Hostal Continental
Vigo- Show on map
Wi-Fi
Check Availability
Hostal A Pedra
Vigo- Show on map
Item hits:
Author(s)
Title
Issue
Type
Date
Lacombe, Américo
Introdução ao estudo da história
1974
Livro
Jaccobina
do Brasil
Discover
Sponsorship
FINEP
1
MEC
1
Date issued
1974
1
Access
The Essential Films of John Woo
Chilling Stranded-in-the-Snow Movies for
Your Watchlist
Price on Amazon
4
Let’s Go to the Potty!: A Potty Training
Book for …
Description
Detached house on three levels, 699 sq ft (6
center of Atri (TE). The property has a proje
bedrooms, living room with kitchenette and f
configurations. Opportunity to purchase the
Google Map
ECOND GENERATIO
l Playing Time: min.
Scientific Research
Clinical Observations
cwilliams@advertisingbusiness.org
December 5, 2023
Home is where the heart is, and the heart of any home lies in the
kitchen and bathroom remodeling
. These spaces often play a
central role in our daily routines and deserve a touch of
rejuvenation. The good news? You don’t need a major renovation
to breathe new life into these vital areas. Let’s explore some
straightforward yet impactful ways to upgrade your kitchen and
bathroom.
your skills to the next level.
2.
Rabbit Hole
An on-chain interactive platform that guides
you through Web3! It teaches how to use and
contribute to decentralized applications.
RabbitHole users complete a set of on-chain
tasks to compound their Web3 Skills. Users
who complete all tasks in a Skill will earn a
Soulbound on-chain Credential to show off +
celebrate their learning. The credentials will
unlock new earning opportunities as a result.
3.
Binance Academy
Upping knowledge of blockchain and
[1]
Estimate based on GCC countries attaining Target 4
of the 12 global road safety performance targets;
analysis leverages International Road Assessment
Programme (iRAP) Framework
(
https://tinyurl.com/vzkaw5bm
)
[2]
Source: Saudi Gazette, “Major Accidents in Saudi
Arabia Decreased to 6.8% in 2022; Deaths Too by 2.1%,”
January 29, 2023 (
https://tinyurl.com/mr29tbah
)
▬▬▬▬▬▬
Reproduce all the data word for word.

Hostal Continental
Vigo- Show on map
Wi-Fi
Check Availability
Hostal A Pedra
Vigo- Show on map
Item hits:
Author(s)
Title
Issue
Type
Date
Lacombe, Américo
Introdução ao estudo da história
1974
Livro
Jaccobina
do Brasil
Discover
Sponsorship
FINEP
1
MEC
1
Date issued
1974
1
Access
The Essential Films of John Woo
Chilling Stranded-in-the-Snow Movies for
Your Watchlist
Price on Amazon
4
Let’s Go to the Potty!: A Potty Training
Book for …
Description
Detached house on three levels, 699 sq ft (6
center of Atri (TE). The property has a proje
bedrooms, living room with kitchenette and f
configurations. Opportunity to purchase the
Google Map
ECOND GENERATIO
l Playing Time: min.
Scientific Research
Clinical Observations
cwilliams@advertisingbusiness.org
December 5, 2023
Home is where the heart is, and the heart of any home lies in the
kitchen and bathroom remodeling
. These spaces often play a
central role in our daily routines and deserve a touch of
rejuvenation. The good news? You don’t need a major renovation
to breathe new life into these vital areas. Let’s explore some
straightforward yet impactful ways to upgrade your kitchen and
bathroom.
your skills to the next level.
2.
Rabbit Hole
An on-chain interactive platform that guides
you through Web3! It teaches how to use and
contribute to decentralized applications.
RabbitHole users complete a set of on-chain
tasks to compound their Web3 Skills. Users
who complete all tasks in a Skill will earn a
Soulbound on-chain Credential to show off +
celebrate their learning. The credentials will
unlock new earning opportunities as a result.
3.
Binance Academy
Upping knowledge of blockchain and
[1]
Estimate based on GCC countries attaining Target 4
of the 12 global road safety performance targets;
analysis leverages International Road Assessment
Programme (iRAP) Framework
(
https://tinyurl.com/vzkaw5bm
)
[2]
Source: Saudi Gazette, “Major Accidents in Saudi
Arabia Decreased to 6.8% in 2022; Deaths Too by 2.1%,”
January 29, 2023 (
https://tinyurl.com/mr29tbah
)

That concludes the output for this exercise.